====== Given data
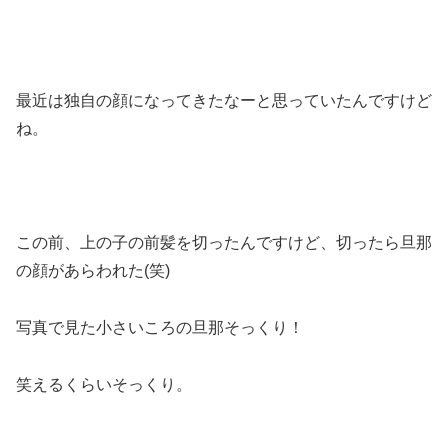
最近は独自の顔になってきたなーと思っていたんですけど
ね。
この前、上の子の前髪を切ったんですけど、切ったら旦那
の顔があらわれた(笑)
写真で見た小さいころの旦那そっくり！
笑えるくらいそっくり。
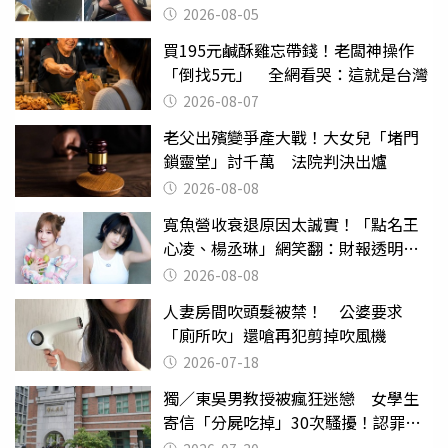
2026-08-05
買195元鹹酥雞忘帶錢！老闆神操作
「倒找5元」 全網看哭：這就是台灣
2026-08-07
老父出殯變爭產大戰！大女兒「堵門
鎖靈堂」討千萬 法院判決出爐
2026-08-08
寬魚營收衰退原因太誠實！「點名王
心凌、楊丞琳」網笑翻：財報透明度
滿分
2026-08-08
人妻房間吹頭髮被禁！ 公婆要求
「廁所吹」還嗆再犯剪掉吹風機
2026-07-18
獨／東吳男教授被瘋狂迷戀 女學生
寄信「分屍吃掉」30次騷擾！認罪免
關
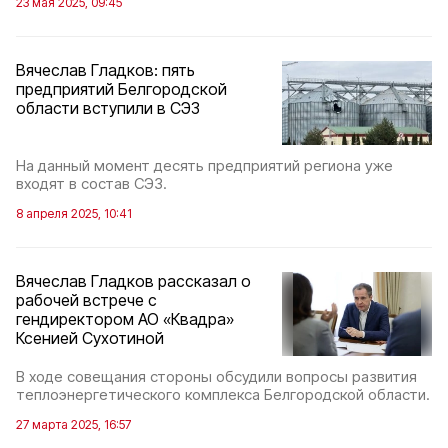
23 мая 2025, 09:45
Вячеслав Гладков: пять
предприятий Белгородской
области вступили в СЭЗ
На данный момент десять предприятий региона уже
входят в состав СЭЗ.
8 апреля 2025, 10:41
Вячеслав Гладков рассказал о
рабочей встрече с
гендиректором АО «Квадра»
Ксенией Сухотиной
В ходе совещания стороны обсудили вопросы развития
теплоэнергетического комплекса Белгородской области.
27 марта 2025, 16:57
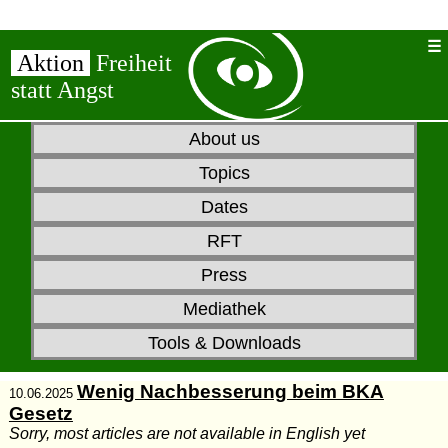
Aktion
Freiheit
statt Angst
About us
Topics
Dates
RFT
Press
Mediathek
Tools & Downloads
Wenig Nachbesserung beim BKA
10.06.2025
Gesetz
Sorry, most articles are not available in English yet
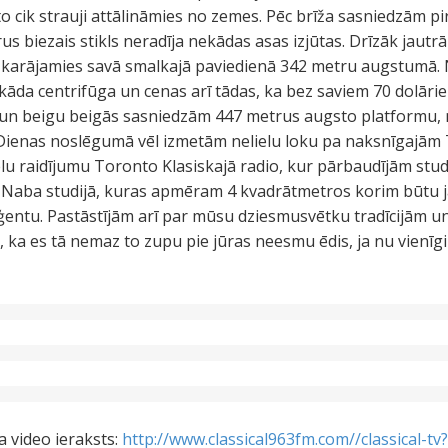
 to cik strauji attālināmies no zemes. Pēc brīža sasniedzām p
trus biezais stikls neradīja nekādas asas izjūtas. Drīzāk jautr
u karājamies savā smalkajā paviedienā 342 metru augstumā. 
kāda centrifūga un cenas arī tādas, ka bez saviem 70 dolāriem
 un beigu beigās sasniedzām 447 metrus augsto platformu, n
. Dienas noslēgumā vēl izmetām nelielu loku pa naksnīgajām 
u raidījumu Toronto Klasiskajā radio, kur pārbaudījām studija
o Naba studijā, kuras apmēram 4 kvadrātmetros korim būtu j
ģentu. Pastāstījām arī par mūsu dziesmusvētku tradīcijām un
t, ka es tā nemaz to zupu pie jūras neesmu ēdis, ja nu vienīgi
a video ieraksts:
http://www.classical963fm.com//classical-tv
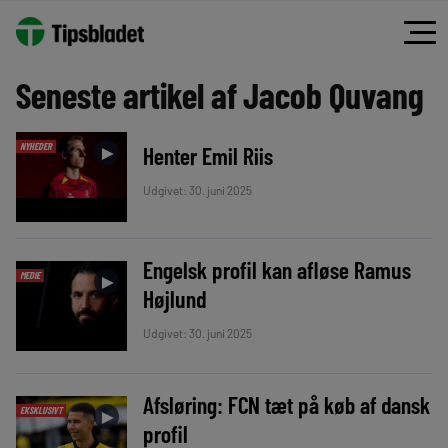
Seneste artikel af Jacob Quvang
NYHEDER
Henter Emil Riis
►
Udgivet: 30. juni 2025
Engelsk profil kan afløse Ramus
MEDIE
►
Højlund
Udgivet: 30. juni 2025
Afsløring: FCN tæt på køb af dansk
EKSKLUSIVT
►
profil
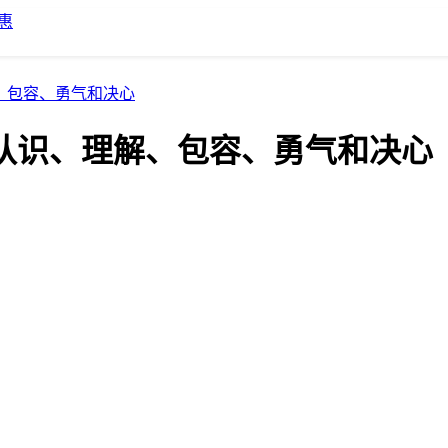
惠
解、包容、勇气和决心
是认识、理解、包容、勇气和决心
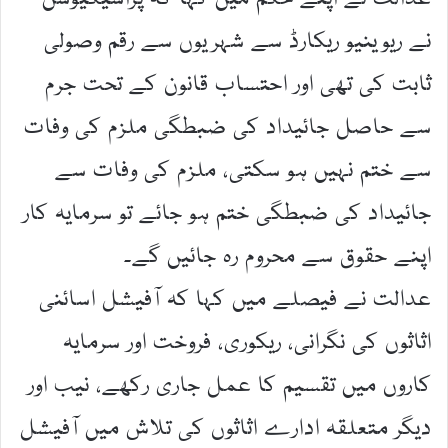
نے ریوینیو ریکارڈ سے شہریوں سے رقم وصولی
ثابت کی تھی اور احتساب قانون کے تحت جرم
سے حاصل جائیداد کی ضبطگی ملزم کی وفات
سے ختم نہیں ہو سکتی، ملزم کی وفات سے
جائیداد کی ضبطگی ختم ہو جائے تو سرمایہ کار
اپنے حقوق سے محروم رہ جائیں گے۔
عدالت نے فیصلے میں کہا کہ آفیشل اسائنی
اثاثوں کی نگرانی، ریکوری، فروخت اور سرمایہ
کاروں میں تقسیم کا عمل جاری رکھے، نیب اور
دیگر متعلقہ ادارے اثاثوں کی تلاش میں آفیشل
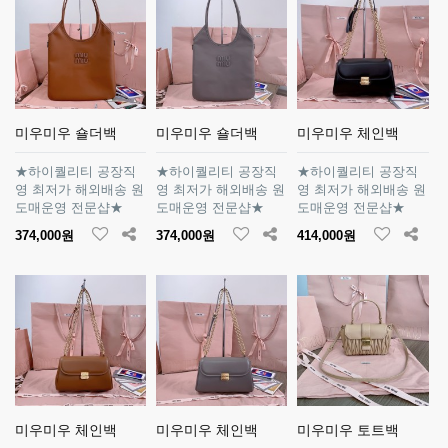
미우미우 숄더백
미우미우 숄더백
미우미우 체인백
★하이퀄리티 공장직
★하이퀄리티 공장직
★하이퀄리티 공장직
영 최저가 해외배송 원
영 최저가 해외배송 원
영 최저가 해외배송 원
도매운영 전문샵★
도매운영 전문샵★
도매운영 전문샵★
374,000원
374,000원
414,000원
미우미우 체인백
미우미우 체인백
미우미우 토트백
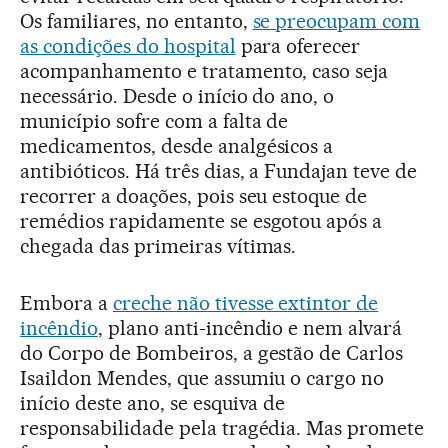
Os familiares, no entanto,
se preocupam com
as condições do hospital
para oferecer
acompanhamento e tratamento, caso seja
necessário. Desde o início do ano, o
município sofre com a falta de
medicamentos, desde analgésicos a
antibióticos. Há três dias, a Fundajan teve de
recorrer a doações, pois seu estoque de
remédios rapidamente se esgotou após a
chegada das primeiras vítimas.
Embora a
creche não tivesse extintor de
incêndio
, plano anti-incêndio e nem alvará
do Corpo de Bombeiros, a gestão de Carlos
Isaildon Mendes, que assumiu o cargo no
início deste ano, se esquiva de
responsabilidade pela tragédia. Mas promete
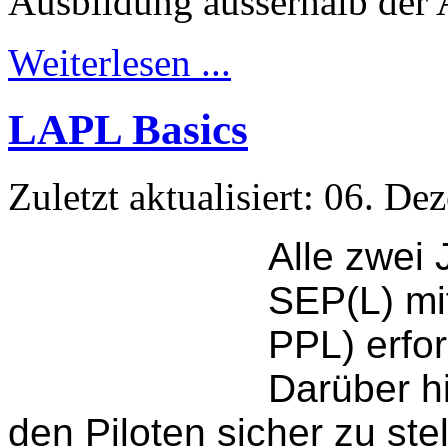
Ausbildung ausserhalb der
Weiterlesen ...
LAPL Basics
Zuletzt aktualisiert: 06. D
Alle zwei 
SEP(L) mi
PPL) erfor
Darüber hi
den Piloten sicher zu ste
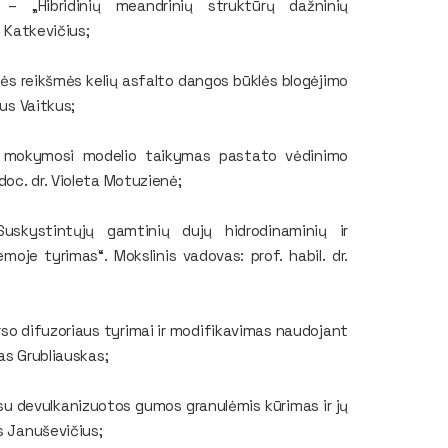
 – „Hibridinių meandrinių struktūrų dažninių
s Katkevičius;
nės reikšmės kelių asfalto dangos būklės blogėjimo
ius Vaitkus;
io mokymosi modelio taikymas pastato vėdinimo
oc. dr. Violeta Motuzienė;
Suskystintųjų gamtinių dujų hidrodinaminių ir
oje tyrimas“. Mokslinis vadovas: prof. habil. dr.
so difuzoriaus tyrimai ir modifikavimas naudojant
as Grubliauskas;
 su devulkanizuotos gumos granulėmis kūrimas ir jų
s Januševičius;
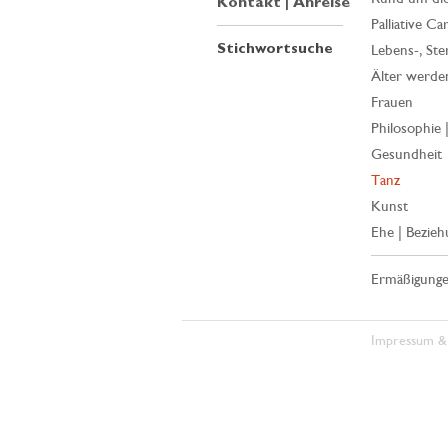
Kontakt | Anreise
Palliative Ca
Stichwortsuche
Lebens-, Ste
Älter werde
Frauen
Philosophie 
Gesundheit
Tanz
Kunst
Ehe | Bezieh
Ermäßigung
Impressum &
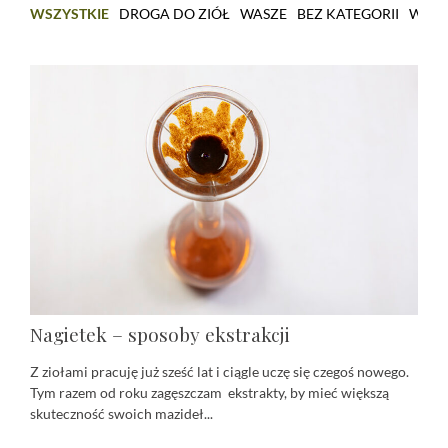
WSZYSTKIE
DROGA DO ZIÓŁ
WASZE
BEZ KATEGORII
WARS
Nagietek – sposoby ekstrakcji
Z ziołami pracuję już sześć lat i ciągle uczę się czegoś nowego.
Tym razem od roku zagęszczam ekstrakty, by mieć większą
skuteczność swoich mazideł...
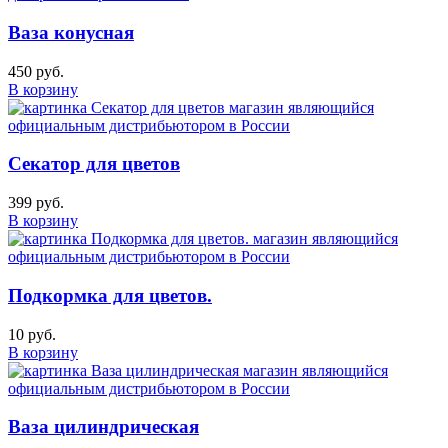
Ваза конусная
450 руб.
В корзину
Секатор для цветов
399 руб.
В корзину
Подкормка для цветов.
10 руб.
В корзину
Ваза цилиндрическая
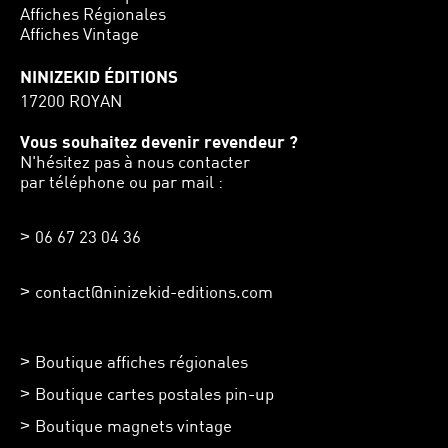
Affiches Régionales
Affiches Vintage
NINIZEKID ÉDITIONS
17200 ROYAN
Vous souhaitez devenir revendeur ?
N'hésitez pas à nous contacter
par téléphone ou par mail :
06 67 23 04 36
contact@ninizekid-editions.com
Boutique affiches régionales
Boutique cartes postales pin-up
Boutique magnets vintage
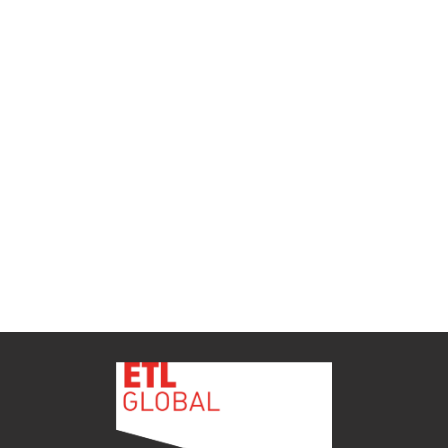
ETL GLOBAL incorpora a Salomón Monzón
como director general de Despachos BK ETL
GLOBAL en Vitoria-Gasteiz
ETL
Ver todas as novidades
============
• **What is required**: Read the entries above, then pull out the lines that include "Белгородской".

• **Reply**:
предприятий Белгородской
теплоэнергетического комплекса Белгородской области.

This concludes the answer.